Figure 1 presents pilot results as a part of this intervention for SSS estimation using satellite reflectance values, for Georgia’s coastal estuaries. Continuous ocean water encroachment in the estuaries creates a transition zone supporting unique biodiversity including marshes, reefs, and aquaculture. A dataset with 314 samples, comprising in situ SSS measurements (from GCE-LTER) and corresponding satellite reflectance values from Sentinel-2’s multispectral instrument (MSI), was curated. Random forest, a decision tree based ML regressor (Breiman 2001), trained on this dataset achieved an Root Mean Squared Error (RMSE) of 4.68 practical salinity units (psu) for SSS estimation from MSI spectral image input. Figure 1 shows the resulting SSS map, highlighting the model’s ability to capture salinity gradients, particularly in the estuarine regions. This highlights the potential of ERS and AI in monitoring salinity dynamics over larger spatial and temporal scales. Recent studies are focusing on using similar advanced approaches to broaden the understanding of salinity patterns linked with environmental factors such as sea level rise or climate change (Kesavakumar, Shanmugam and Venkatesan 2022; Kim et al. 2023; Nguyen et al. 2021; Nieves, Radin and Camps-Valls 2021). Ultimately, such advancements can support maritime conservation and management, ensuring resilience against future environmental stressors.

(A) Sentinel-2 MSI true color image of the Georgian coastal estuaries. (B) Sea surface salinity map generated by the random forest using the same image.
CyanoHAB trend forecasting
CyanoHABs are a growing global problem due to their increasing frequency, severity, and adverse effects on ecosystems, public health, and economies (Feng et al. 2024; Huisman et al. 2018; Paerl and Otten 2013; Steffen et al. 2014). Many cyanobacteria produce potent toxins, such as microcystins, anatoxins, saxitoxins, and cylindrospermopsins, which can contaminate drinking water sources and recreational water bodies, leading to severe health risks for humans and animals (Carmichael 2001; Zhang et al. 2022b). Remote sensing has emerged as a powerful tool for tracking and assessing CyanoHABs due to its ability to provide high-frequency, synoptic observations of large water bodies using multispectral and hyperspectral satellite sensors (Dev et al. 2022; Wynne et al. 2021), as well as airborne hyperspectral imaging and drone-based surveys (Wu et al. 2019).

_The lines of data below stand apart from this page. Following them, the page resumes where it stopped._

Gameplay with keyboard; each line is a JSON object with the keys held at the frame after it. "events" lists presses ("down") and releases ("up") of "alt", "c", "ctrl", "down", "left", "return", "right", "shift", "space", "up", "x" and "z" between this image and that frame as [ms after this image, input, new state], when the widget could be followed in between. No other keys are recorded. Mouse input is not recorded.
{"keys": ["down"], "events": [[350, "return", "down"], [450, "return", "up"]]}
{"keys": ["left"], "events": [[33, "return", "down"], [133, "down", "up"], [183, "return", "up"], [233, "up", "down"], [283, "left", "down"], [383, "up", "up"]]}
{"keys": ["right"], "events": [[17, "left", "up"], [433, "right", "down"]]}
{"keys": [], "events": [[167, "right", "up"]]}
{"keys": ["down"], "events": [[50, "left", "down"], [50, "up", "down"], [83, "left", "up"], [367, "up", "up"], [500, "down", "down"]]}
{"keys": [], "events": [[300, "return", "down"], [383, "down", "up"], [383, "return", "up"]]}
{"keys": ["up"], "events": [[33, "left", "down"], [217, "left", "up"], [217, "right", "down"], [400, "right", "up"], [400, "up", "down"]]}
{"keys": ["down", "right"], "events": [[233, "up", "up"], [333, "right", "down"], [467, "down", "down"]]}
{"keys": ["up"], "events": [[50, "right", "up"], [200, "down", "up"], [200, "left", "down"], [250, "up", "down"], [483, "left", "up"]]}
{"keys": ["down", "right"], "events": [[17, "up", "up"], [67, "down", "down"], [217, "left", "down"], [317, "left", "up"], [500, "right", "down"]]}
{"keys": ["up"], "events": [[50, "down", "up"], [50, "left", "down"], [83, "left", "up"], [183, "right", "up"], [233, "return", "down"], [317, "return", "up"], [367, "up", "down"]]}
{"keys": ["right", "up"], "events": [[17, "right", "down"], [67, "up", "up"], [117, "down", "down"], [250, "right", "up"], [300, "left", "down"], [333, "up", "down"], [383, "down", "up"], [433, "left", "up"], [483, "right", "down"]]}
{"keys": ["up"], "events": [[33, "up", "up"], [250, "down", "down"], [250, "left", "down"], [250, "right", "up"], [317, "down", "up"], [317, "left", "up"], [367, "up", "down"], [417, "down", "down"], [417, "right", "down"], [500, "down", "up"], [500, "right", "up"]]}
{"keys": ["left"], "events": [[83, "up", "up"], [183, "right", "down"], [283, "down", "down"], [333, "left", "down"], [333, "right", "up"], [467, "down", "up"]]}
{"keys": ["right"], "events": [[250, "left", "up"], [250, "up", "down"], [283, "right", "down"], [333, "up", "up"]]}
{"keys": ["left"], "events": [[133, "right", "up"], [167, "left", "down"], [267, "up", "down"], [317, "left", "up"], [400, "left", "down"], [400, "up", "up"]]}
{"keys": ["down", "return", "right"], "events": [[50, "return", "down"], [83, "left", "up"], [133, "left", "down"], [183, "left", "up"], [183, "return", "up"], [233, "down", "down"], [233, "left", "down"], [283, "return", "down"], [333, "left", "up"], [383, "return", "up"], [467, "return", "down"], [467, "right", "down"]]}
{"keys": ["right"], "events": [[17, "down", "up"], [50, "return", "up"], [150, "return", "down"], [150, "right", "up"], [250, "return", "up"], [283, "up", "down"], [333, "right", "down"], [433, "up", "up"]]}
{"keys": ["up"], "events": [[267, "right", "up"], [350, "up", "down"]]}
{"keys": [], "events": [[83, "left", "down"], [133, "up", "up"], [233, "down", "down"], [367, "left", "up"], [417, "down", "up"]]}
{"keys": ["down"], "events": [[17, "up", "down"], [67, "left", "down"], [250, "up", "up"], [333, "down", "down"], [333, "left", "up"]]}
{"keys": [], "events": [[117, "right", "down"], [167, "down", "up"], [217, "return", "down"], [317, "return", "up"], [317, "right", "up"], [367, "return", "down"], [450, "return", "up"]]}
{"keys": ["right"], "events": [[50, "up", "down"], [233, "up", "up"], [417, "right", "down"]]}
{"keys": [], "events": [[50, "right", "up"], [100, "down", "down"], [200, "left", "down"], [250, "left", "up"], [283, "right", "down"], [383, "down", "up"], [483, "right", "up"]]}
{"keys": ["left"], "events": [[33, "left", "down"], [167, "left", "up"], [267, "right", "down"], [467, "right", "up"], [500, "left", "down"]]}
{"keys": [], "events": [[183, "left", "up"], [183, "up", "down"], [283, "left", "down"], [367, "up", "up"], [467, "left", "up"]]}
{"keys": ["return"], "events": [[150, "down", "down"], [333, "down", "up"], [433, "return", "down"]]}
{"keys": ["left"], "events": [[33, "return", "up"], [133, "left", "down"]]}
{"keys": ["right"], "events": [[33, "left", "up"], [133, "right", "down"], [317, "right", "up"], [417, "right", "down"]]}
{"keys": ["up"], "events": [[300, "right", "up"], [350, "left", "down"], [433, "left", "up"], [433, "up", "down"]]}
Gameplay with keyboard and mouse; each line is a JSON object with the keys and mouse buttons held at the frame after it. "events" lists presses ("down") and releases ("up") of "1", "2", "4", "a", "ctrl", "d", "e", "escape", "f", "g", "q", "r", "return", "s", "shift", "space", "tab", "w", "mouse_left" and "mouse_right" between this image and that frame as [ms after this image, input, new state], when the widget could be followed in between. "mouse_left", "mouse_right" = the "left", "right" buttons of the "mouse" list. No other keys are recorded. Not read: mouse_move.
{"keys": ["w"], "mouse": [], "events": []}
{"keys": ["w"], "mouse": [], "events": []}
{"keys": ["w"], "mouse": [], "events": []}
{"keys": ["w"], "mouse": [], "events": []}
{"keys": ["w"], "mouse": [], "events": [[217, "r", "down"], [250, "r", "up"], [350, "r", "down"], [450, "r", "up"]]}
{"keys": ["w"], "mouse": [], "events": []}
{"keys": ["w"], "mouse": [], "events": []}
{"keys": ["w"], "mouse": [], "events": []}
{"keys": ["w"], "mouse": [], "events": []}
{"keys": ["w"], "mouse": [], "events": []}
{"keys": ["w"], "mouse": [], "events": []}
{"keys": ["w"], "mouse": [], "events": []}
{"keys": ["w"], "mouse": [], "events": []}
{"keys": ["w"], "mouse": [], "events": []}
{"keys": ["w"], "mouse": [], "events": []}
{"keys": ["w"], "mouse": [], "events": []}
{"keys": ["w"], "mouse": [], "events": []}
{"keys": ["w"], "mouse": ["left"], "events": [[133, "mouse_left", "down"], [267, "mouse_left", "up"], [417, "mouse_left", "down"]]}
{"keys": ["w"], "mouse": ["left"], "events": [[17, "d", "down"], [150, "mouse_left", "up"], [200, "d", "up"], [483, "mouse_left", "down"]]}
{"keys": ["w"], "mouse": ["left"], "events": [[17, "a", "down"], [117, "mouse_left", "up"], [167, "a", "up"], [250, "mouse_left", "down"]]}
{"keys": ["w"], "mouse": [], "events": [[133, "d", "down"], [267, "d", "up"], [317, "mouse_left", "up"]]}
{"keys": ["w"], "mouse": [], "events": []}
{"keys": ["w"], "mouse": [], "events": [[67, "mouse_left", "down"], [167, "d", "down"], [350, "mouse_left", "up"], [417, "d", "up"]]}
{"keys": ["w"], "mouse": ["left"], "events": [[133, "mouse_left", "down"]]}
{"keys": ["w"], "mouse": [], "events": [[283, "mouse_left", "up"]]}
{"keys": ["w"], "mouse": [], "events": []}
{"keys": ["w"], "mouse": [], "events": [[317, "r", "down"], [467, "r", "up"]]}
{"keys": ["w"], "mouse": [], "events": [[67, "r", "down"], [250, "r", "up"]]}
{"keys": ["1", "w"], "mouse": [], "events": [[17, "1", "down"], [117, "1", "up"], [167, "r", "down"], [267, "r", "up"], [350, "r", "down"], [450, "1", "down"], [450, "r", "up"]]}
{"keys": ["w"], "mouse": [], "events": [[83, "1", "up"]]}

The integration of AI with remote sensing has significantly improved CyanoHAB monitoring infrastructure (Gaur, Pant and Jalal 2023; Marrone et al. 2023). ML and DL algorithms, trained on multi-source satellite imagery and in situ data, perform better than empirical and semi-empirical models, even in optically complex water systems (Feng et al. 2024; O’Shea et al. 2021). Despite the availability of robust monitoring tools, real-time forecasting remains a crucial next step. Recent studies show that the ability to predict bloom formation in advance is essential for mitigating risks and implementing timely interventions (Almuhtaram et al. 2021; Schaeffer et al. 2024; Zahir et al. 2024).
Figure 2 shows an example of forecasting Cyanobacterial Cell Density (CCD) trend, as part of this intervention study, for Lake Okeechobee in Florida—a lake persistently vulnerable to CyanoHABs (Jiang et al. 2025; Mazzei, Sullivan and Loftin 2025; Rosen et al. 2017). A monthly aggregated CCD trend for Lake Okeechobee from October 2016 to April 2021 was extracted using the Google Earth Engine (GEE) based CyanoKhoj dashboard (Maniyar, Kumar and Mishra 2022). Long short term memory (LSTM) networks are typically used to learn seasonal trends (Hochreiter and Schmidhuber 1997). An LSTM network was trained on 24 months of trend (October 2016- October 2018) with a 2-month window size to learn the CCD variations primarily driven by nutrient levels. The model then forecasted the next 14 months of CCD trend, with a RMSE of 19,362.25 cells/

Evaluation of LSTM-based cyanobacterial cell density trend forecasting: The blue-only trend shows training data (Oct 2016–Dec 2018). The red trend shows the forecast, validated against the blue trend in the background (Jan 2019–Apr 2020).
Turf weed management
Weeds pose a significant challenge to turfgrass management by competing with desirable vegetation for essential resources such as nutrients, water, sunlight, and space (Harker and O’Donovan 2013; McCarty and Murphy 1994). Their presence diminishes the esthetic appeal and functional integrity of turf, impacting recreational spaces, sports fields, and urban landscapes. Conventional weed control strategies rely on broad-spectrum herbicide applications, which, while effective, contribute to environmental contamination, non-target species damage, and escalating economic costs (Monteiro and Santos 2022). The non-uniform distribution of weeds further complicates management, necessitating selective herbicide placement to ensure efficacy while minimizing waste. Manual spot spraying, a common alternative to broadcast herbicide application, is time-consuming and labor-intensive, prompting a need for automated solutions (Partel, Kakarla and Ampatzidis 2019). Integrating AI with precision herbicide application presents an opportunity to reduce pesticide use, enhance weed detection accuracy, and improve the sustainability of turf management (Jin et al. 2022; Partel, Kakarla and Ampatzidis 2019; Vasileiou et al. 2024).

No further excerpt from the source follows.